Segment Start: Exercise material

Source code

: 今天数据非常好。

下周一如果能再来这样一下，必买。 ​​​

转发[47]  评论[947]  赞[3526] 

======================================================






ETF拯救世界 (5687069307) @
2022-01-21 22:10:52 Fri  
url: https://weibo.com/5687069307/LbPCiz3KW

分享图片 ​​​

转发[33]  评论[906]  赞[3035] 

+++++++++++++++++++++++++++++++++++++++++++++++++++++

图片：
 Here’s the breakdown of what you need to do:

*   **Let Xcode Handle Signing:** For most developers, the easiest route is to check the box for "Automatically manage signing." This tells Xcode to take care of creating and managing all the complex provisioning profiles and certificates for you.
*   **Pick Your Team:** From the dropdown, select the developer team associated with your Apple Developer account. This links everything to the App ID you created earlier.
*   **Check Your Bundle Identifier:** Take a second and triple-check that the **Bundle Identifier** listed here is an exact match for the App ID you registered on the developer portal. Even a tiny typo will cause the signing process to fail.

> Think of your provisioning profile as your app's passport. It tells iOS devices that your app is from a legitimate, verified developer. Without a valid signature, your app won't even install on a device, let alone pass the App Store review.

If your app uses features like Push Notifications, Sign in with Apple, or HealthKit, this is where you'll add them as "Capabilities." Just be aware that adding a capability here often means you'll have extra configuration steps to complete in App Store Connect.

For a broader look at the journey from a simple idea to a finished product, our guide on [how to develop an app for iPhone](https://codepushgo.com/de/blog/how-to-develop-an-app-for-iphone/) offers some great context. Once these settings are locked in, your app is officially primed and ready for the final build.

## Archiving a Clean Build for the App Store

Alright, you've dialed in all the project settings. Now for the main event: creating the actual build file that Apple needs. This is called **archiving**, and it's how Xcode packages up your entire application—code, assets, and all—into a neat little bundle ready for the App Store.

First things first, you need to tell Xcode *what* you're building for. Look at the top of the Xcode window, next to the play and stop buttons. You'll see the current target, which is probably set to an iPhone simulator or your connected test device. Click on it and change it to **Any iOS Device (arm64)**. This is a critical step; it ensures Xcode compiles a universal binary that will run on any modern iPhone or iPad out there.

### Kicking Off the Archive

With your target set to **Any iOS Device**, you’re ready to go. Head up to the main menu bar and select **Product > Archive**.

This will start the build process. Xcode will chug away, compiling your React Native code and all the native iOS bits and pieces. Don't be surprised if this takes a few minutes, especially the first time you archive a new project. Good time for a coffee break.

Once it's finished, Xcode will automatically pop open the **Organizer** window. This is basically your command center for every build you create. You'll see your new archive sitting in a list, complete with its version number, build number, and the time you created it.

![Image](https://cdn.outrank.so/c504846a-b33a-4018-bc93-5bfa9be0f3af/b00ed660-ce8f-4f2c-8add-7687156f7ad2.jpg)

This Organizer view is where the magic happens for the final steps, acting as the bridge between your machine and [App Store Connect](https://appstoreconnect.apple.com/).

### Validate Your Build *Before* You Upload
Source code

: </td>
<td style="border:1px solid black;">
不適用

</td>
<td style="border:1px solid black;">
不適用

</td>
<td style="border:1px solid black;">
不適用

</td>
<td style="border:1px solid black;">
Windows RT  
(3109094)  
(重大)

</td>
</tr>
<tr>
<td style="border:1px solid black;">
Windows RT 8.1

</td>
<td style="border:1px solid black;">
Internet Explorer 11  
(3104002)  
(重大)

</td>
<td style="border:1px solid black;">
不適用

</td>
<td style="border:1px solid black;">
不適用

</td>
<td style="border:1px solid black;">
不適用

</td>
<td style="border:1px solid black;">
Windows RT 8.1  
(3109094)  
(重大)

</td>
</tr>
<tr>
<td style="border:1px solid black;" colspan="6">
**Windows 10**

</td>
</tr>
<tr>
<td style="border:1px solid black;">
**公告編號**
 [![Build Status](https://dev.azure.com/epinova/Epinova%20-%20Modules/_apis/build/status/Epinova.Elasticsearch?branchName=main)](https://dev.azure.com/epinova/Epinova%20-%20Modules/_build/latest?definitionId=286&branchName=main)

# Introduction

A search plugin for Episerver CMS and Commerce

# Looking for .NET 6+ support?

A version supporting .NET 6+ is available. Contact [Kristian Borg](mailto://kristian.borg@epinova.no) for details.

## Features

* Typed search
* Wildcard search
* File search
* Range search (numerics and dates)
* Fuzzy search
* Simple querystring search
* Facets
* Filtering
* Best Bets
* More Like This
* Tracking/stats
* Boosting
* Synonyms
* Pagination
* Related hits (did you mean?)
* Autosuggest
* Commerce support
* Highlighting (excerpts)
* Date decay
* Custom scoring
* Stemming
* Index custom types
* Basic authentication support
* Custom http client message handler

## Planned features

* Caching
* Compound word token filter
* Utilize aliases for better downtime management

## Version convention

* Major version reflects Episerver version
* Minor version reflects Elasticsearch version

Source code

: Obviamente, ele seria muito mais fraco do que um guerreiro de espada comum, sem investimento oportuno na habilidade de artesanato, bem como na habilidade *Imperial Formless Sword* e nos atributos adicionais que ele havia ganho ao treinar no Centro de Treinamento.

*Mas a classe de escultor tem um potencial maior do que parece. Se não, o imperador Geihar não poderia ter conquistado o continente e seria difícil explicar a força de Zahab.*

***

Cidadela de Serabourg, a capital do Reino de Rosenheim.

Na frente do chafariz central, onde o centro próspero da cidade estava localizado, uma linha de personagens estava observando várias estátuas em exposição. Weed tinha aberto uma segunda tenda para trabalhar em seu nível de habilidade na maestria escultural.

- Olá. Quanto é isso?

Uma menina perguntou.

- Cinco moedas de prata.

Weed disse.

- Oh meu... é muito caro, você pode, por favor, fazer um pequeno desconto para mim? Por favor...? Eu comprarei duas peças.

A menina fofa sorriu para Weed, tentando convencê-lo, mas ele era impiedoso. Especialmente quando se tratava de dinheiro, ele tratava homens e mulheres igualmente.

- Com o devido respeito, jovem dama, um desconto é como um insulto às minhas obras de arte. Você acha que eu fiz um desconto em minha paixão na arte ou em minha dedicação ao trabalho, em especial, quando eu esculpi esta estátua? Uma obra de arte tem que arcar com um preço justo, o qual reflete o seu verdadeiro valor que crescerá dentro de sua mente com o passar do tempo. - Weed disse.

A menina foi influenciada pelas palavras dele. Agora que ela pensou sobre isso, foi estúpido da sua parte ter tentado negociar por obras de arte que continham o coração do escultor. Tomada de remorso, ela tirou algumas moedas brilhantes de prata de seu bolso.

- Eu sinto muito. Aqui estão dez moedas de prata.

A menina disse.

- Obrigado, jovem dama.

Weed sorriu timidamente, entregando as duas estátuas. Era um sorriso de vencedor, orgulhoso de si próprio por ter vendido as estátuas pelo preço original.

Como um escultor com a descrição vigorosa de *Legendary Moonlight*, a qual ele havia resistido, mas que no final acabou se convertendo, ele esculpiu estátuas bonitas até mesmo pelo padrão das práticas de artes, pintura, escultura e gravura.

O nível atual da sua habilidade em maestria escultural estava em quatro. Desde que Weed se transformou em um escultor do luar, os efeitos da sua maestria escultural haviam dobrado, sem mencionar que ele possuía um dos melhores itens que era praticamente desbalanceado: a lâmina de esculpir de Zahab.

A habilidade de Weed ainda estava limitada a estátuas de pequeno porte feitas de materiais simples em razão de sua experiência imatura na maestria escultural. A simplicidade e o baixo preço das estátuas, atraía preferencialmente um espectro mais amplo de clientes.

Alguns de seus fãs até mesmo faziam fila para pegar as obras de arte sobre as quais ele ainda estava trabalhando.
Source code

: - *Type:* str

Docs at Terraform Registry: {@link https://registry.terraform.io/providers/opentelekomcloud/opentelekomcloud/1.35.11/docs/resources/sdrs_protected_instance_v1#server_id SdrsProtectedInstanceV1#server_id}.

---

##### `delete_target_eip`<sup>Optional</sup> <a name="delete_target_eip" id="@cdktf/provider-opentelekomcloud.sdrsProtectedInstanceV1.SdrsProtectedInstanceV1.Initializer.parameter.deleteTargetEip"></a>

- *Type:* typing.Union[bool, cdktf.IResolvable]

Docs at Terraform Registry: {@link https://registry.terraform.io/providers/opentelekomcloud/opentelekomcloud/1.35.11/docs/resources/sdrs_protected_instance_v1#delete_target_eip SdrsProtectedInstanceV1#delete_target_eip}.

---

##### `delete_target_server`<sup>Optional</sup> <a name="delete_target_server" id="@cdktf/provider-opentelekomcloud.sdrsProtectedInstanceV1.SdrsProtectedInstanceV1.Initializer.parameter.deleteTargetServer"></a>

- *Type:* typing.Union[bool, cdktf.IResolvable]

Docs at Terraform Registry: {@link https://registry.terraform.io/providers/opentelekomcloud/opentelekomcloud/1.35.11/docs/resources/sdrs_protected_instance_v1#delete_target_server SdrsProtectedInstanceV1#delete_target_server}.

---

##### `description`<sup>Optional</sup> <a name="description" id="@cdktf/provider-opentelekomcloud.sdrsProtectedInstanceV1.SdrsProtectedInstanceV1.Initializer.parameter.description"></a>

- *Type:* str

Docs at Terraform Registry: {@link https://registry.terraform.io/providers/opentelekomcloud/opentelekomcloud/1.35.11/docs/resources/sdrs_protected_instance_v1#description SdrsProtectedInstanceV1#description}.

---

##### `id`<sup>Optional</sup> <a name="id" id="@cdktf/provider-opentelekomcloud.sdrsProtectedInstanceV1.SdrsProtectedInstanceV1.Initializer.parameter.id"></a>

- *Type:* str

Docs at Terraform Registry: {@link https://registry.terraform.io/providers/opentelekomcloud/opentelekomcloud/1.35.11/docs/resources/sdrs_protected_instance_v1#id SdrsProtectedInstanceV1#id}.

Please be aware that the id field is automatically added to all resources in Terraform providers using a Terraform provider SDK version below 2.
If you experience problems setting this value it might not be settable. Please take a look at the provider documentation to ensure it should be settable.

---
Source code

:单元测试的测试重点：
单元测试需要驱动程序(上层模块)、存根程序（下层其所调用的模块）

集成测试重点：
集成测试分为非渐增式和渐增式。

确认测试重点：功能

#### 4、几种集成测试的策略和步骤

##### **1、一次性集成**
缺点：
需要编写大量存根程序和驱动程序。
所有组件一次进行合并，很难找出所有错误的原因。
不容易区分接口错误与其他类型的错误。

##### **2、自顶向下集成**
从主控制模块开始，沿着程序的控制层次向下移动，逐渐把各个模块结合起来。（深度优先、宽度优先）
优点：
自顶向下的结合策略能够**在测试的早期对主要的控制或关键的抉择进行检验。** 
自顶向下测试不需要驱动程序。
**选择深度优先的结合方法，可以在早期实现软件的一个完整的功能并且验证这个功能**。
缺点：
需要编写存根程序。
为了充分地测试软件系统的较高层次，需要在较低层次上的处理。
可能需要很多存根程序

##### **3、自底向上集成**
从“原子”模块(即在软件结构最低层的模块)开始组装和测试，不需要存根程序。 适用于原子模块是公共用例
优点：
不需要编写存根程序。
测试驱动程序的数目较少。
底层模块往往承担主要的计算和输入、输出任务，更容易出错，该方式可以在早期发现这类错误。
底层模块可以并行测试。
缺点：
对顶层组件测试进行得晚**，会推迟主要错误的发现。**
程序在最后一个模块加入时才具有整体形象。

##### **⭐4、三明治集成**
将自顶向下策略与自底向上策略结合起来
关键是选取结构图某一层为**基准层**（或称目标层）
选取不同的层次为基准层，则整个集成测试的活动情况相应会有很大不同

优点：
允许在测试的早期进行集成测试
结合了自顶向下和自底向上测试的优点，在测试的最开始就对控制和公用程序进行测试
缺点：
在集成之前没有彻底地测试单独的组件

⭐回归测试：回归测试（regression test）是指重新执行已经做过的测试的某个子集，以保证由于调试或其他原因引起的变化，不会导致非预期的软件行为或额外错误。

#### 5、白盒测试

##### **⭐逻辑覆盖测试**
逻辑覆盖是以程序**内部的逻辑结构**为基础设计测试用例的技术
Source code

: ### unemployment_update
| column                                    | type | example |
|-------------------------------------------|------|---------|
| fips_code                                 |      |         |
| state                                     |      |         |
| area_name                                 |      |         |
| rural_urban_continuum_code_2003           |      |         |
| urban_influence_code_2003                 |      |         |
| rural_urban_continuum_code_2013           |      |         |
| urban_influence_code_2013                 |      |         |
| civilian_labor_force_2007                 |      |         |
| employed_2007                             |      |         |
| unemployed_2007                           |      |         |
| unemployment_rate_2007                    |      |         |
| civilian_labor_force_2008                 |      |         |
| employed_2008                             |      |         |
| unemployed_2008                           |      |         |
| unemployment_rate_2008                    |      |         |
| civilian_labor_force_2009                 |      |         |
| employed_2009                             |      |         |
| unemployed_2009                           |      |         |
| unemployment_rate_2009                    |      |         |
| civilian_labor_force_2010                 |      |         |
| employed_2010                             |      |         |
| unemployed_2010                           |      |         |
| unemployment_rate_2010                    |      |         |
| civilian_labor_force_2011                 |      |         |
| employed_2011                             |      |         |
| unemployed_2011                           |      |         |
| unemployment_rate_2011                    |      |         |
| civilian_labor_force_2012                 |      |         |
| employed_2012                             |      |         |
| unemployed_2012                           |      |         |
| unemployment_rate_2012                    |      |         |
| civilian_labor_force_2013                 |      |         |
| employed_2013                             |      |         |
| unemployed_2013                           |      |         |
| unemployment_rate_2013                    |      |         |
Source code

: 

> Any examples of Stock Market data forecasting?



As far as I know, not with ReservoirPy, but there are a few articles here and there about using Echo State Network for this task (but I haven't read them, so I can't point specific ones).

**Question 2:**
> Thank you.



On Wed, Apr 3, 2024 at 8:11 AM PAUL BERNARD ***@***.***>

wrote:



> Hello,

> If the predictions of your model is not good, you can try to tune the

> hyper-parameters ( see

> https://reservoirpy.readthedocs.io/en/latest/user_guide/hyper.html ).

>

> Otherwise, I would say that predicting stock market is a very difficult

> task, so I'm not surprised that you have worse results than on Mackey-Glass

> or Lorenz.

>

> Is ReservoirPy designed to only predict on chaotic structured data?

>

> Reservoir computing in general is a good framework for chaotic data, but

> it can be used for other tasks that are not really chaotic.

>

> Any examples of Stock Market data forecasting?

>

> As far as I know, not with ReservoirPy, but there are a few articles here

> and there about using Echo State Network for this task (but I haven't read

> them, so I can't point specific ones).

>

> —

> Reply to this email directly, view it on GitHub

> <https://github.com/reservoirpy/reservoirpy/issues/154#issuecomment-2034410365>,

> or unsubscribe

Segment End: Exercise material

◆ **Requirement**
What lines of the listing contain the word "Organizer"? Copy them all.

◆ **Solution**
Once it's finished, Xcode will automatically pop open the **Organizer** window. This is basically your command center for every build you create. You'll see your new archive sitting in a list, complete with its version number, build number, and the time you created it.
This Organizer view is where the magic happens for the final steps, acting as the bridge between your machine and [App Store Connect](https://appstoreconnect.apple.com/).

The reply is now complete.